During this week’s Open Compute Project (OCP) U.S. Summit in San Jose, Calif., Microsoft unveiled a new set of open-source software components for switches and other networking devices dubbed Software for Open Networking in the Cloud, or SONiC for short. Built with the help of Arista, Broadcom, Dell and Mellanox, the software giant announced it had submitted the technology to the OCP.
Founded by Facebook, the OCP promotes open-source data center system designs and specifications, with an eye toward scalability and efficiency. Today, the effort is backed by many of the world’s biggest technology and communications companies, including AT&T, Google, Intel and, of course, Microsoft.
SONiC is Microsoft’s stab at popularizing software-defined networking (SDN) among cloud data center companies.
“Together with SAI [Switch Abstraction Interface], SONiC will enable cloud operators to take advantage of hardware innovation while giving them a framework to build upon an open source code for apps on the network switch and gain the ability to integrate with multiple platforms,” blogged Mark Russinovich, chief technology officer at Microsoft Azure. “In short, we believe it’s the final piece of the puzzle in delivering a fully open sourced switch platform that can share the same software stack across hardware from multiple switch vendors.”

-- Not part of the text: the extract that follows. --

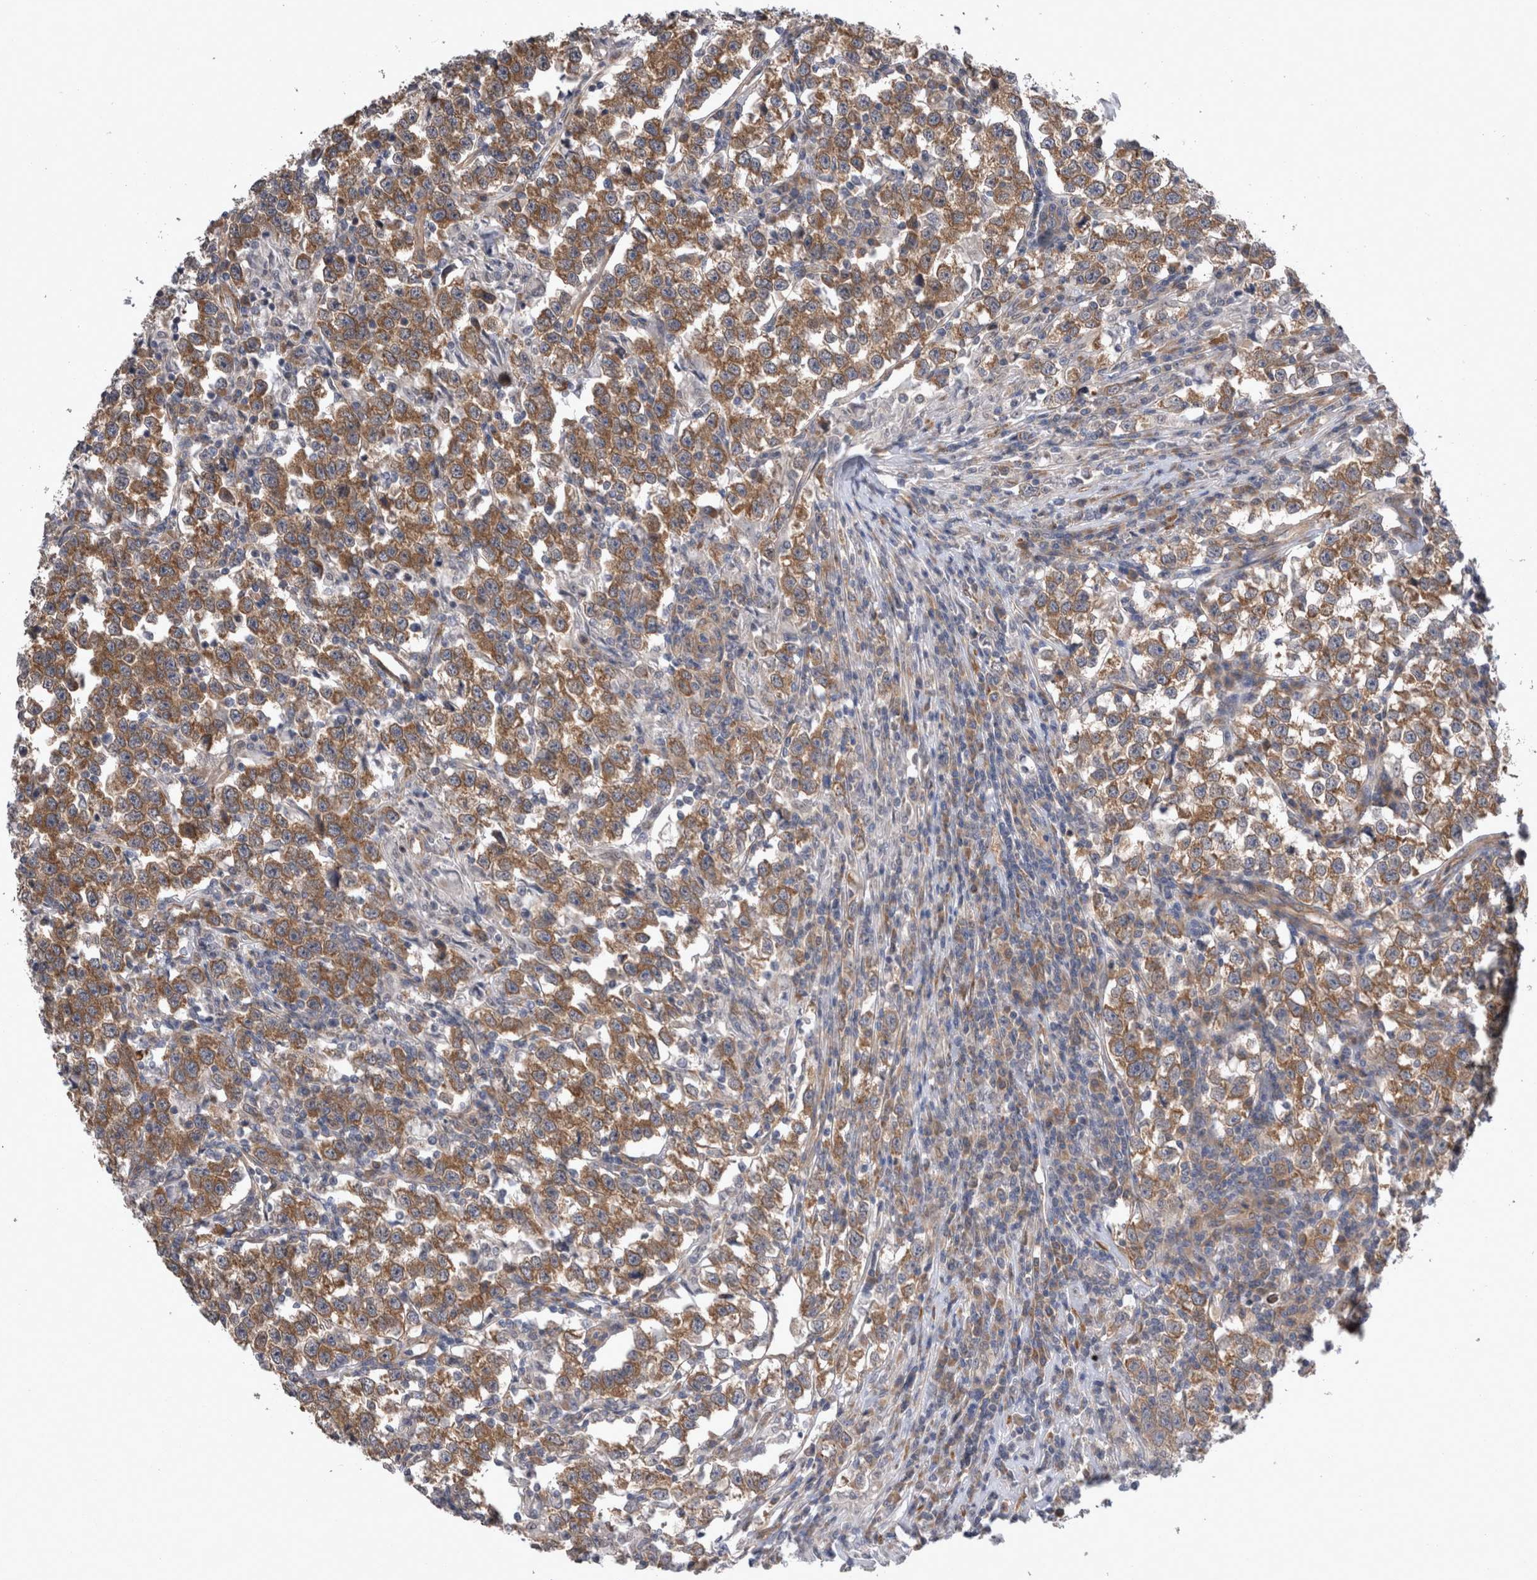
{"staining": {"intensity": "moderate", "quantity": ">75%", "location": "cytoplasmic/membranous"}, "tissue": "testis cancer", "cell_type": "Tumor cells", "image_type": "cancer", "snomed": [{"axis": "morphology", "description": "Normal tissue, NOS"}, {"axis": "morphology", "description": "Seminoma, NOS"}, {"axis": "topography", "description": "Testis"}], "caption": "Immunohistochemistry (IHC) staining of testis cancer, which reveals medium levels of moderate cytoplasmic/membranous expression in approximately >75% of tumor cells indicating moderate cytoplasmic/membranous protein expression. The staining was performed using DAB (brown) for protein detection and nuclei were counterstained in hematoxylin (blue).", "gene": "DDX6", "patient": {"sex": "male", "age": 43}}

SAI is an OCP specification championed by Dell, Big Switch Networks, Mellanox and Microsoft that enables interoperability across network operating systems via a common API interface. SAI was presented at last year’s OCP Summit.

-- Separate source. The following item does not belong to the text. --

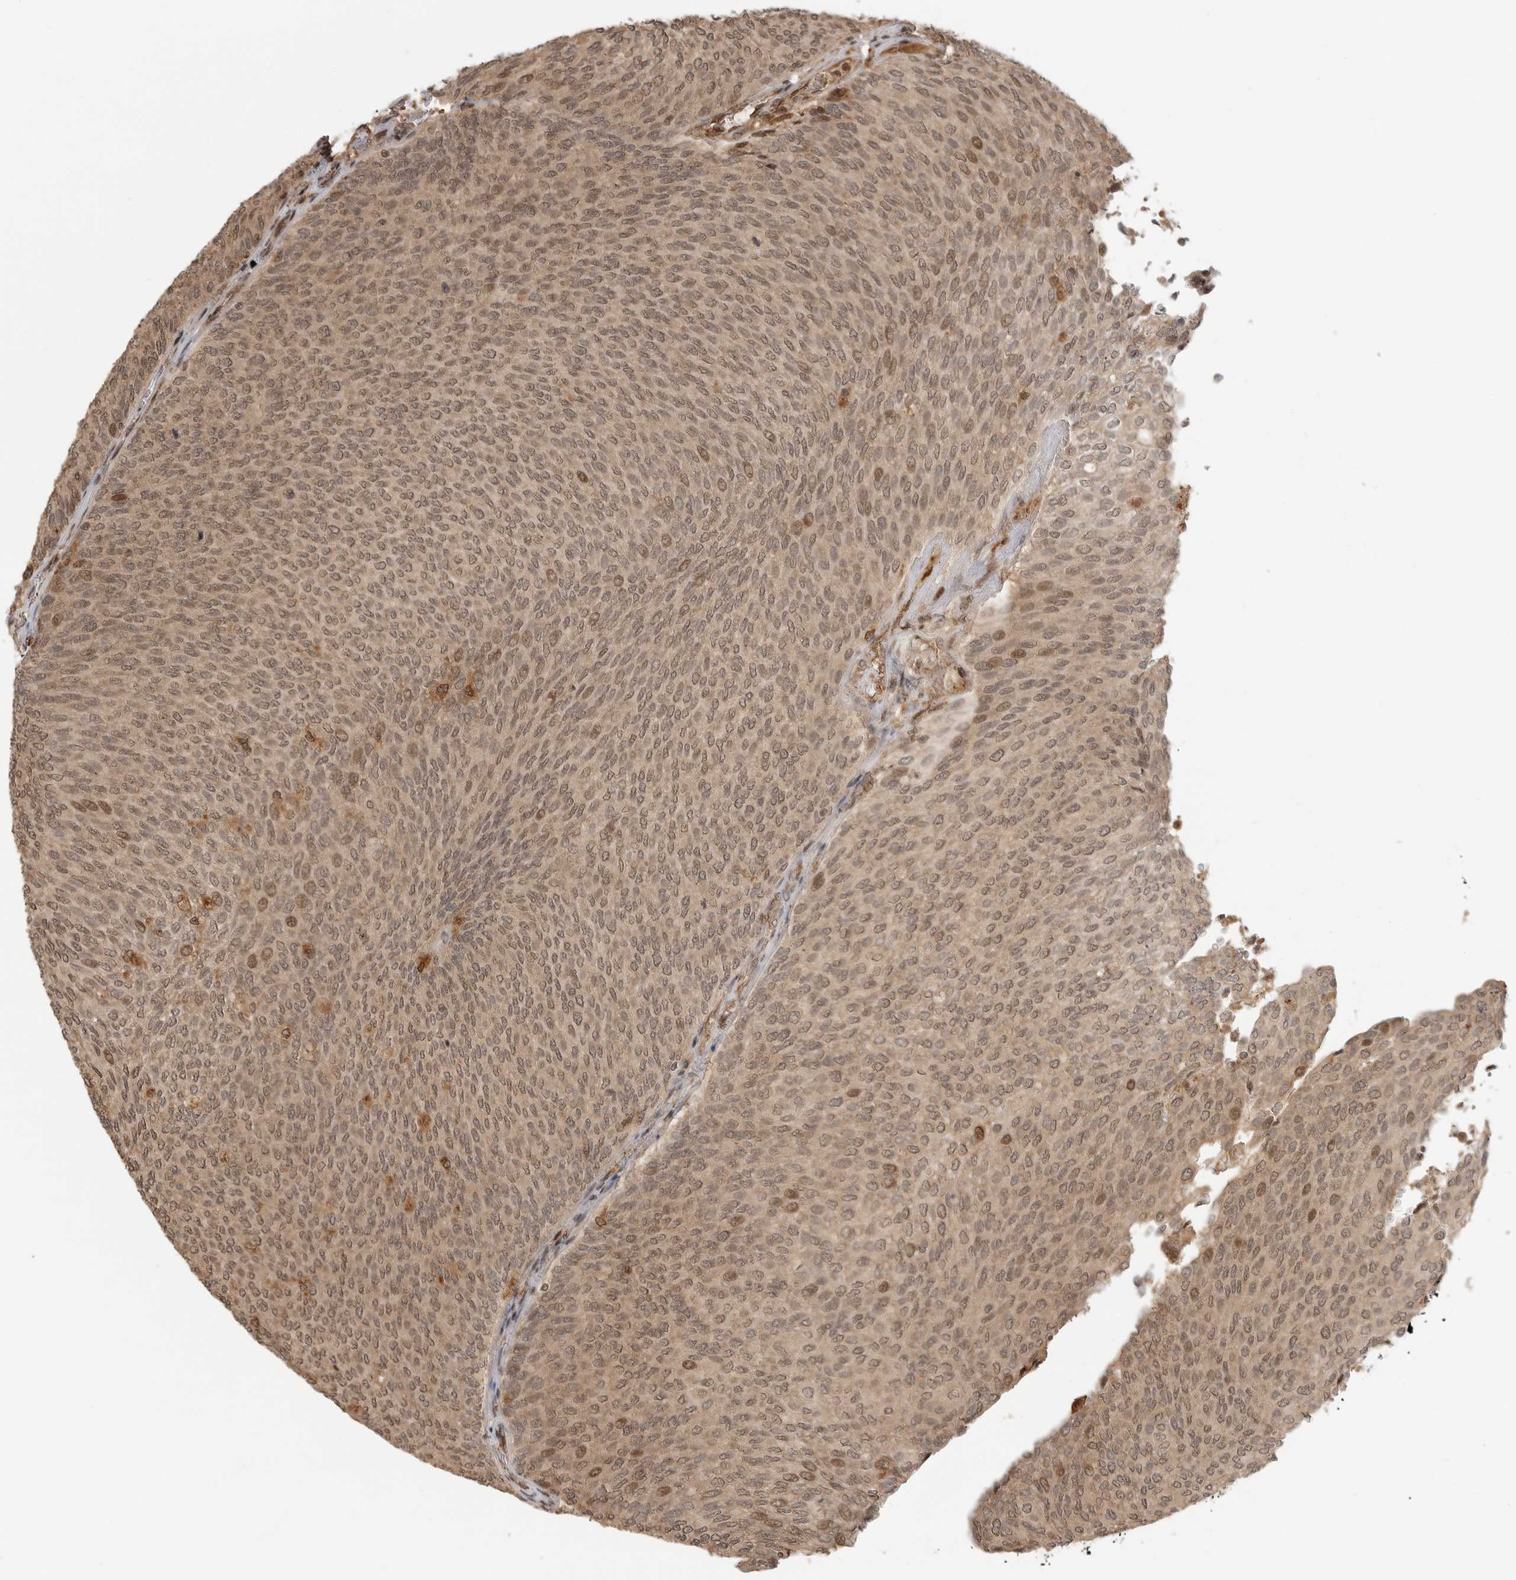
{"staining": {"intensity": "weak", "quantity": ">75%", "location": "cytoplasmic/membranous,nuclear"}, "tissue": "urothelial cancer", "cell_type": "Tumor cells", "image_type": "cancer", "snomed": [{"axis": "morphology", "description": "Urothelial carcinoma, Low grade"}, {"axis": "topography", "description": "Urinary bladder"}], "caption": "Immunohistochemical staining of urothelial cancer demonstrates weak cytoplasmic/membranous and nuclear protein expression in approximately >75% of tumor cells.", "gene": "BMP2K", "patient": {"sex": "female", "age": 79}}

The SONiC acronym is fitting, added Russinovich. Apart from being designed with “cloud speed and scale” in mind, SONiC is extensible, allowing organizations to quickly add functionality from other open-source projects or proprietary software vendors, enabling them to improve data center efficiency.
The Redmond, Wash., tech titan’s contributions to the OCP isn’t limited to software.
In 2014, Microsoft offered its Open CloudServer specification (OCS), inspired by the energy-efficient server and data center designs the company uses in its own Azure cloud. Microsoft followed up last year with OCS v2 and the Local Energy Storage (LES) spec, the latter of which uses a distributed approach to uninterruptible power supplies (UPS) that help keep servers running in the event of a power outage.
Microsoft isn’t the only IT heavyweight making waves at this year’s OCP Summit.
Google announced the search giant intended to submit a new data center rack specification. The internally developed design features a new form factor and a 48V rack power distribution unit. Used with high-performance systems, the 48V power distribution system is 30 percent more efficient than 12V rack architecture, according to John Zipfel, a Google technical program manager.
Google began work on 48V power distribution in 2010 after noticing the increased power draw of high-performance computing (HPC) server components, including processors and graphical processing units (GPU).